Corría el año 1939 y España había salido de su particular
guerra civil. Tres años habían dado para mucho y grandes extensiones de tierra
habían quedado arrasadas o vaciadas de población. Si España estaba atrasada
varias casillas respecto a Europa en el Gran Juego de la Civilización, la
Guerra Civil directamente le había hecho que el resto de países nos pusieran
las instrucciones en las manos y nos dijeran “léete esto otra vez y dentro de
un rato pones la ficha en la casilla de salida”.
Las grandes batallas de la Guerra Civil se habían combatido
en campo abierto. La toma de núcleos urbanos como Teruel o Belchite realmente
eran partes mas pequeñas de un plan que se decidía en las grandes amplitudes.
Con tanques y soldados por todos lados, era normal que el medio rural estuviera
un poco abandonado.
Pero eso se tradujo en baja producción agrícola y hambrunas,
porque apenas había nadie cultivando alimentos. Lo más recordado son las famosas
cartillas de racionamiento, pero menos conocido es un auténtico intento de
hacer parecer guay el campo, para intentar trasvasar la población urbana al
medio rural. El problema es que, por mucha propaganda descarada que hagas, no
es guay trabajar de sol a sol.
El franquismo intentó desesperadamente hacer atractivo el
campo. El Servicio Nacional de Regiones Devastadas trató de levantar pueblos
sencillos y modernos, adoptados simbólicamente por Francisco Franco. La
propaganda intentó que la decisión fuera fácil: ¿Dónde prefieres vivir, en un
piso de mierda en el centro de Madrid (con vecinos que probablemente eran rojos
en 1936 y se quieren comer a tus niños) o en un flamante adosado (con corral
con capacidad para seis gallinas) en Miravete del Secarral, pueblo
recientemente apadrinado por nuestro invicto Caudillo, que nunca pasará de moda?
El caso, lo de los pinos.
Éxito, lo que se dice éxito, tuvo moderado. Hubo gente que
se marchó al campo, pero tampoco se alivió la situación demasiado. El Frente de
Juventudes dijo “apártate, que voy a probar yo, que esto hay que inculcarlo de
crío”. Así que, de alguna forma, se encontró la excusa para justificar un
cuidado de la naturaleza, planteando la repoblación como un problema espiritual
de la nación que exigía un sacrificio en beneficio del futuro de los jóvenes.
Literalmente se les pedía que plantaran árboles ahora, para que los niños
nacional-sindicalistas del futuro los pudieran disfrutar.
Además de educación física y moral, ahora los niños tenían
salían de las colonias del Frente de Juventudes con un B2 en manejo de la pala.
Y se repobló sin talento, como si regalaran los árboles, porque el pino era
barato y crecía en cualquier parte sin demasiados cuidados.

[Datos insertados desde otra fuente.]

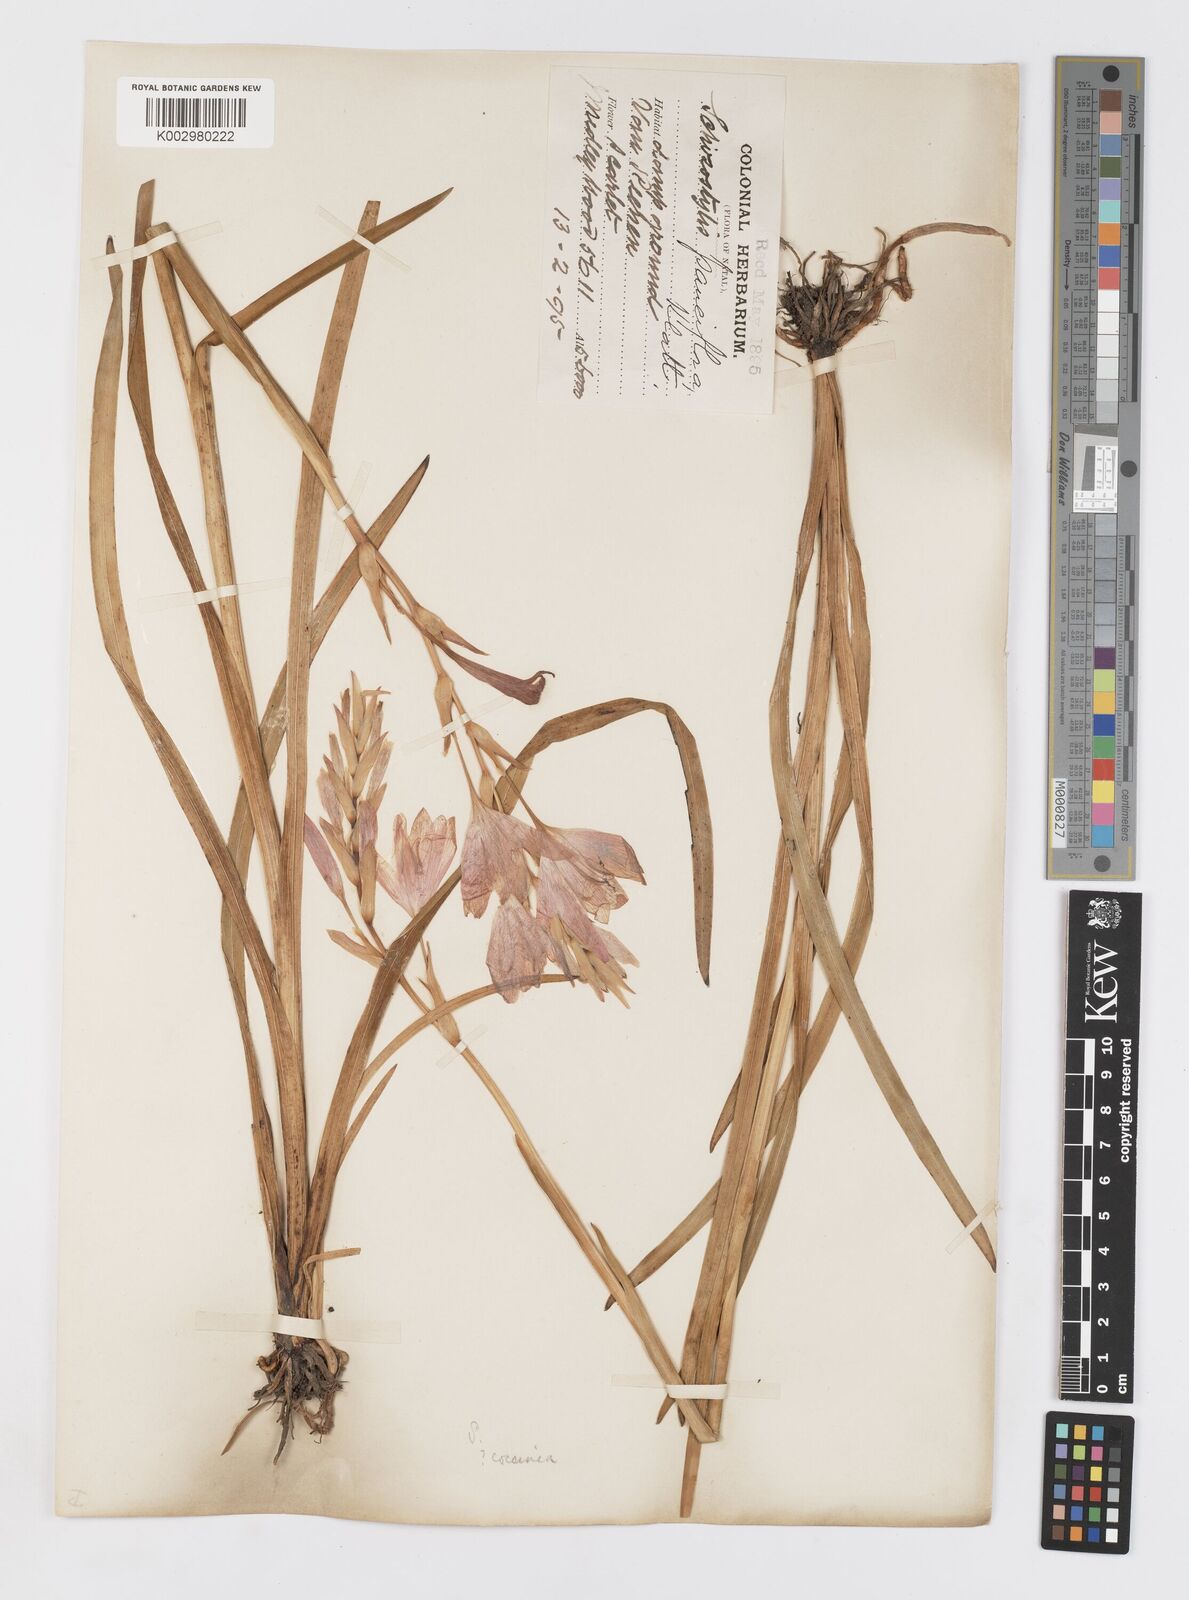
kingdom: Plantae
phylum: Tracheophyta
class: Liliopsida
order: Asparagales
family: Iridaceae
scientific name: Iridaceae
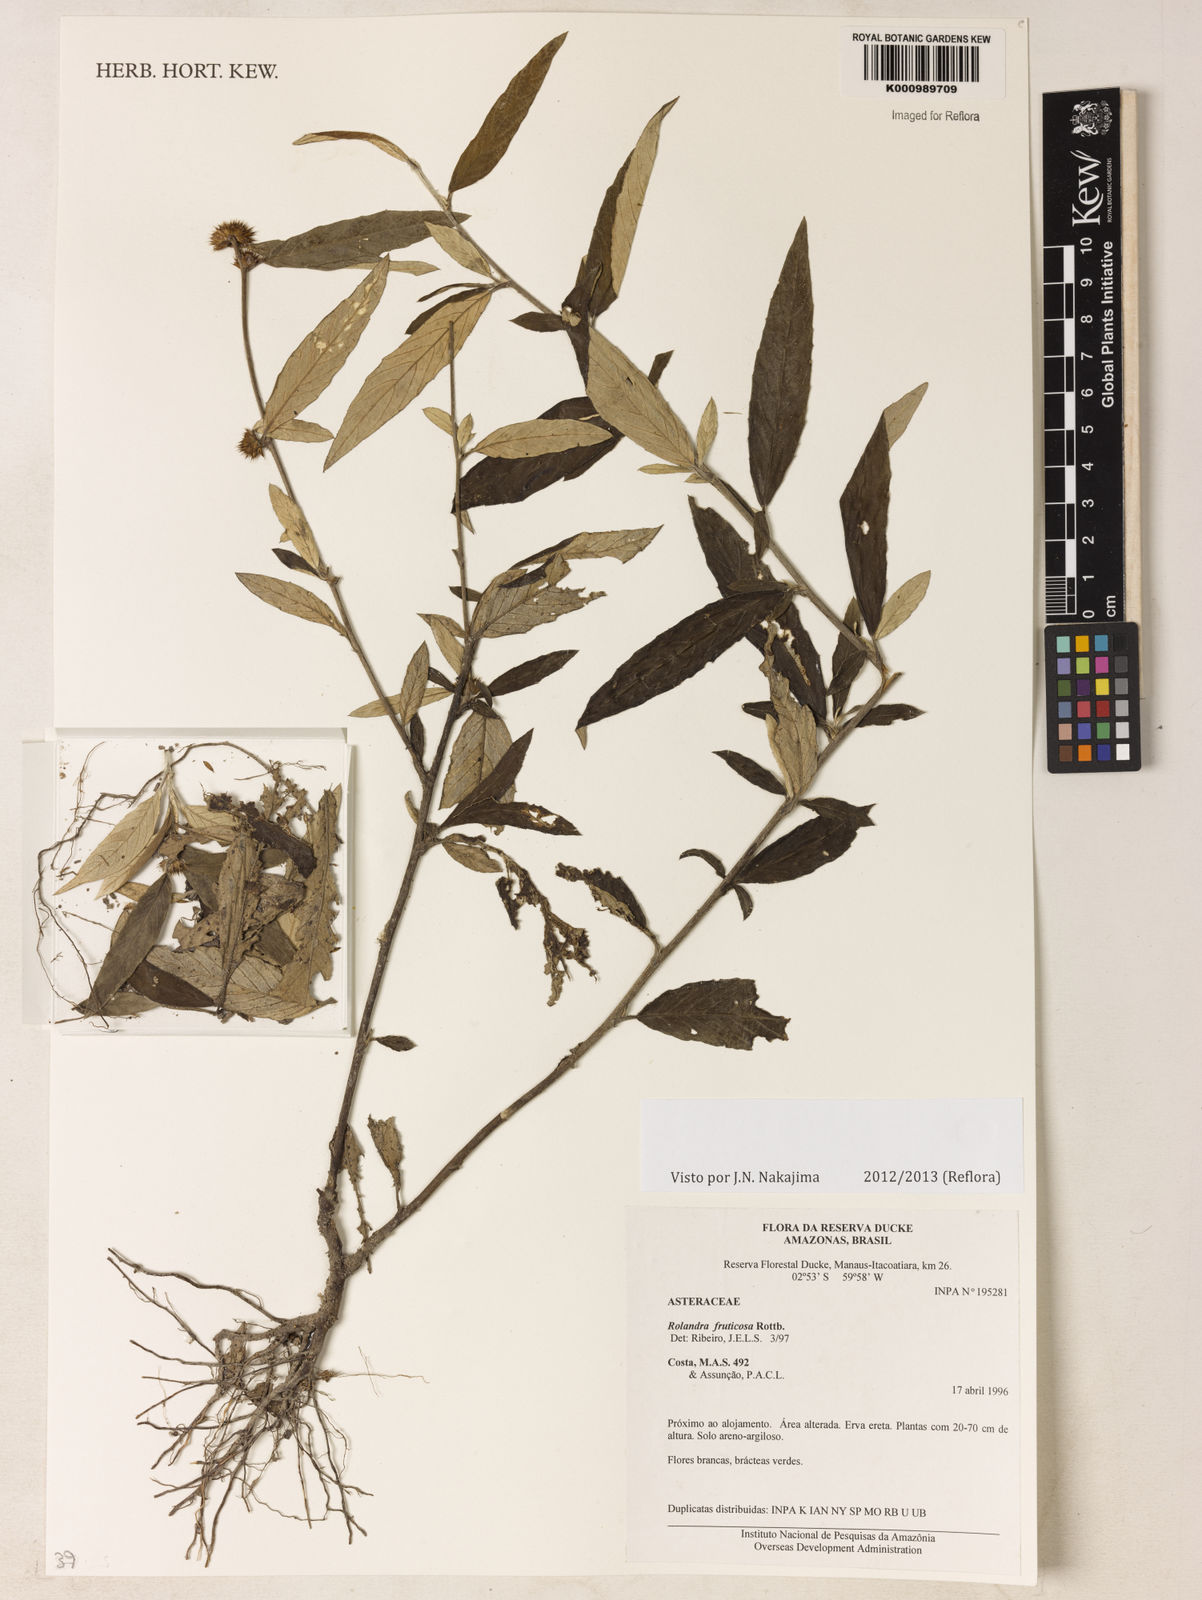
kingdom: Plantae
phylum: Tracheophyta
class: Magnoliopsida
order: Asterales
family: Asteraceae
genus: Rolandra
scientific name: Rolandra fruticosa
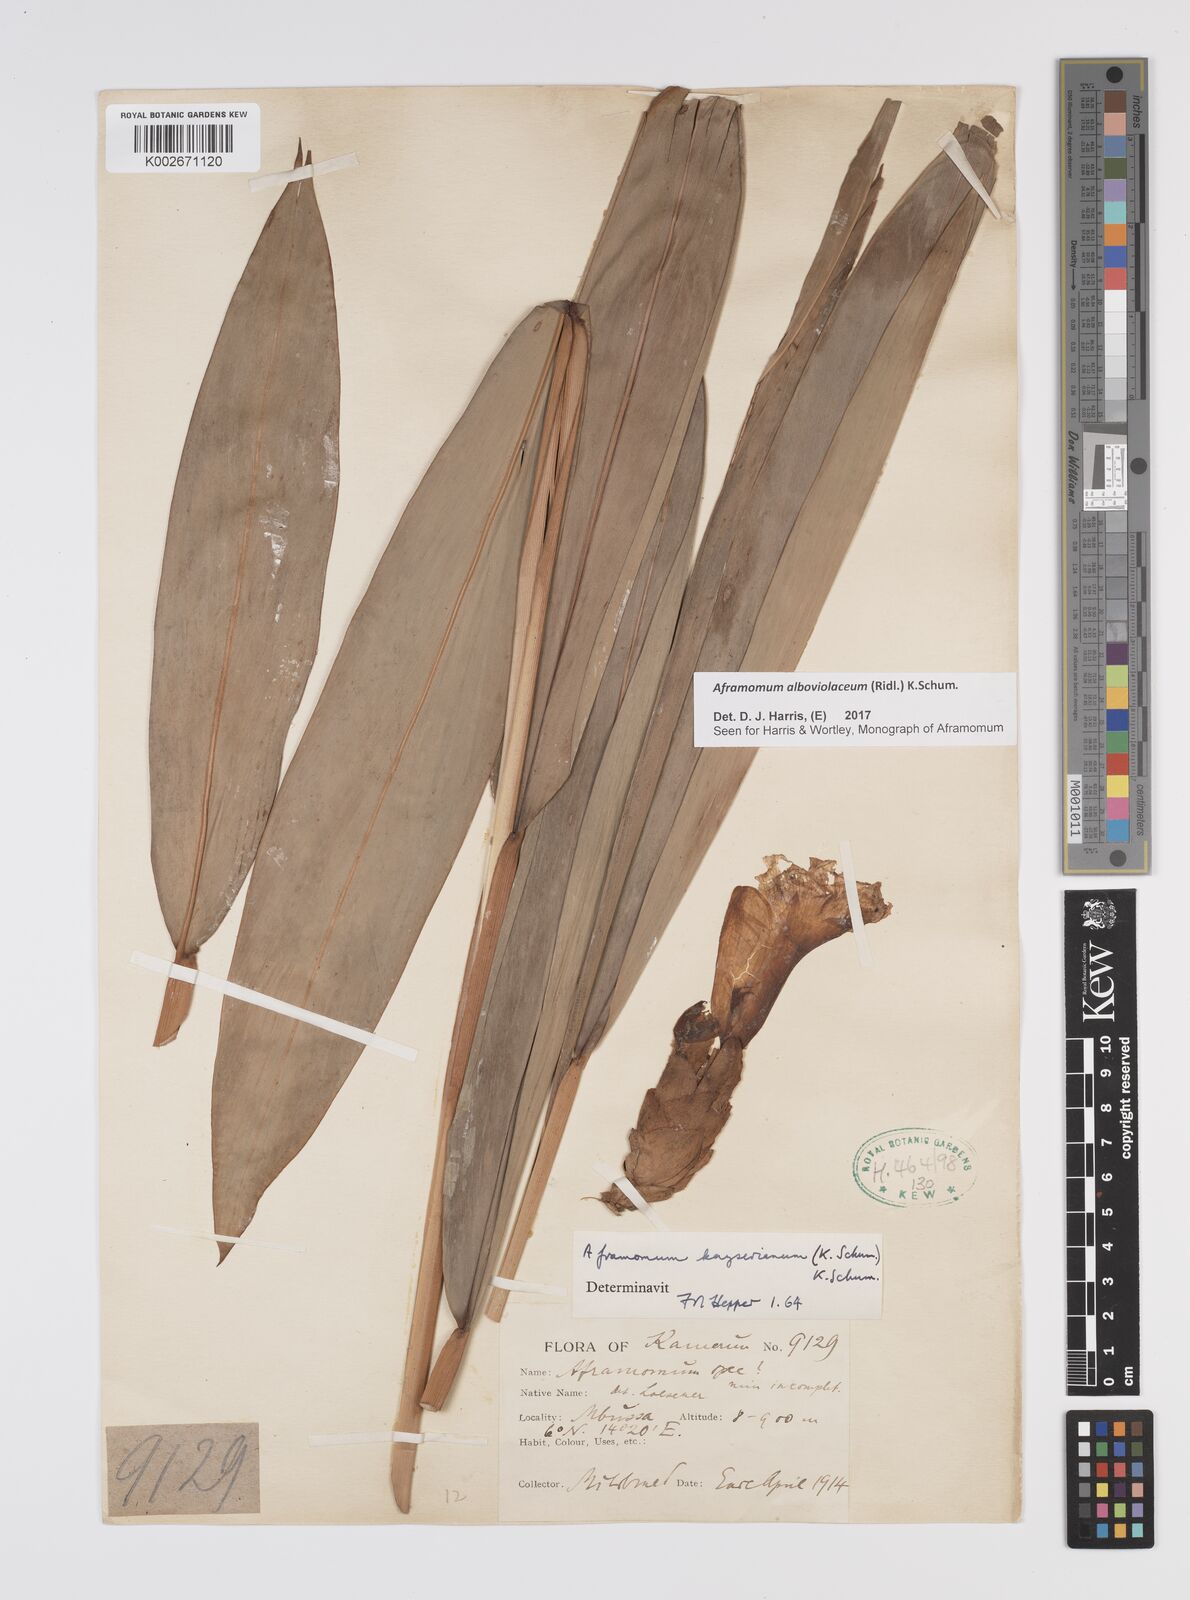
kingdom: Plantae
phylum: Tracheophyta
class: Liliopsida
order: Zingiberales
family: Zingiberaceae
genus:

Podías plantar un
pino y volver diez años después, y raro sería que te lo encontraras muerto.
Pero no solamente de mano de obra infantil se pobló el
monte. La gran cantidad de gente sin trabajo hacía que encontrar hombres dispuestos
a trabajar por un techo (y algo de pan) fuera muy fácil. Y luego estaban los que
realmente creían que estaban repoblando árboles para restaurar alguna gloria
imperial, dándose preciosos casos de falangistas con sus camisas oscuras
picando a lomo caliente, entusiasmados, lo que ya proponía Patrimonio Forestal
del Estado en su creación en otoño de 1935.
Se repoblaron muchos montes que habían sido campos de
batalla y la parte buena era que los cráteres de las bombas te ahorraban el
tener que hacer un agujero para plantar el arbolito. La parte mala es que podía
haber aun bombas sin explotar por la zona. Y que te explote una bomba en la
cara puede ser bastante perjudicial para la salud.
La idea era buena: con arbolado sujetando la tierra reseca
de España, aunque fueran simples pinos, se evitaba la desertización, la erosión
del suelo y las temidas avenidas de agua de los barrancos. En la práctica,
estabas llenando el monte de pino carrasco, una especie vegetal que básicamente
es un bidón de gasolina con hojas.
Por eso, cada vez que llegue el verano y digan que se han quemado tantas hectáreas de monte, recuerda a Franco y
su repoblación con pinos altamente inflamables.